Given entries:
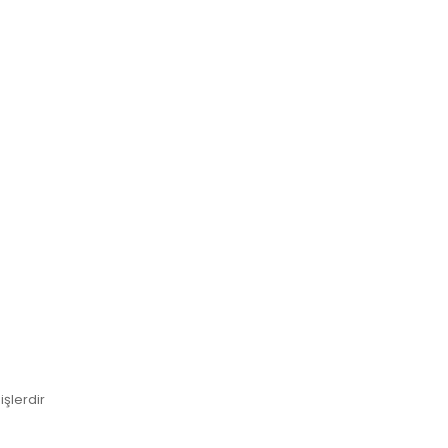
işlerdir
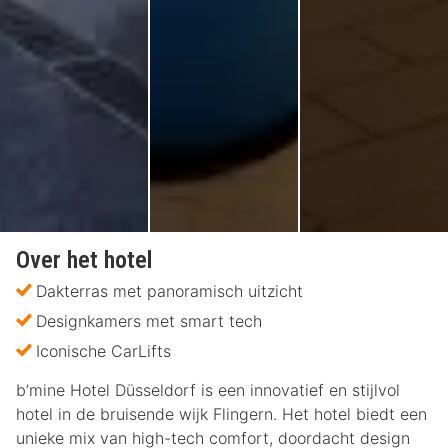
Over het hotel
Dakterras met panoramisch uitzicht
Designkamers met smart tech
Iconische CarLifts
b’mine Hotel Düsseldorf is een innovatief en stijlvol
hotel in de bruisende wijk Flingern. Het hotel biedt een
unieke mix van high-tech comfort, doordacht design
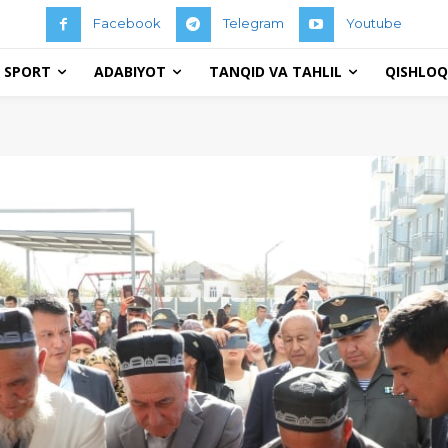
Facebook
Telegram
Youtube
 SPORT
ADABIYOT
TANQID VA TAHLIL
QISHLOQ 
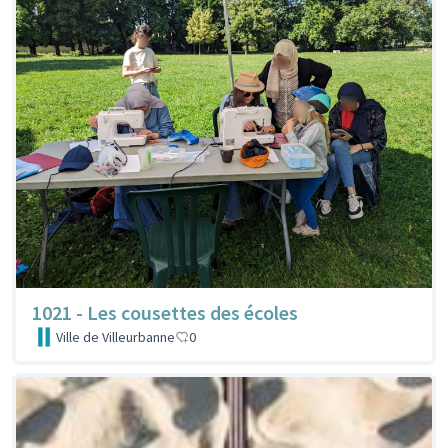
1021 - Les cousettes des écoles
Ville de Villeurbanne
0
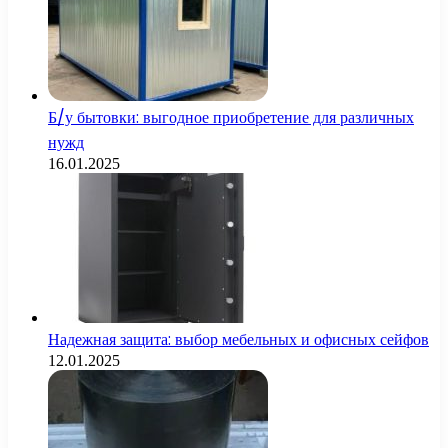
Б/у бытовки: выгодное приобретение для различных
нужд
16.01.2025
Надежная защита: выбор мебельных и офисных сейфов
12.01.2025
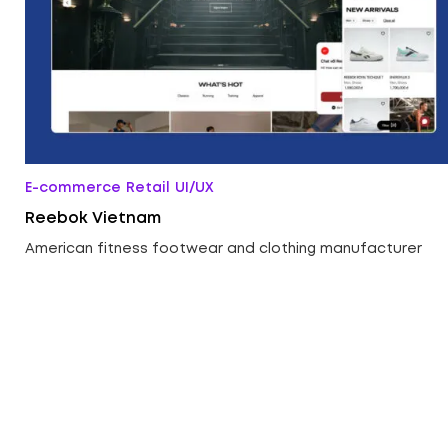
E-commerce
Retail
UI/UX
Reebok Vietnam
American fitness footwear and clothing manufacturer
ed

Exercise objective:
Rewrite the text read from every page in the listing, replacing "Youtube" with "YouTube" and keeping everything else the same. Omit the pictures.

Answer space:
işlerdir
Over het hotel
Dakterras met panoramisch uitzicht
Designkamers met smart tech
Iconische CarLifts
b’mine Hotel Düsseldorf is een innovatief en stijlvol
hotel in de bruisende wijk Flingern. Het hotel biedt een
unieke mix van high-tech comfort, doordacht design
Facebook
Telegram
YouTube
 SPORT
ADABIYOT
TANQID VA TAHLIL
QISHLOQ 
1021 - Les cousettes des écoles
Ville de Villeurbanne
0
Б/у бытовки: выгодное приобретение для различных
нужд
16.01.2025
Надежная защита: выбор мебельных и офисных сейфов
12.01.2025
E-commerce
Retail
UI/UX
Reebok Vietnam
American fitness footwear and clothing manufacturer
ed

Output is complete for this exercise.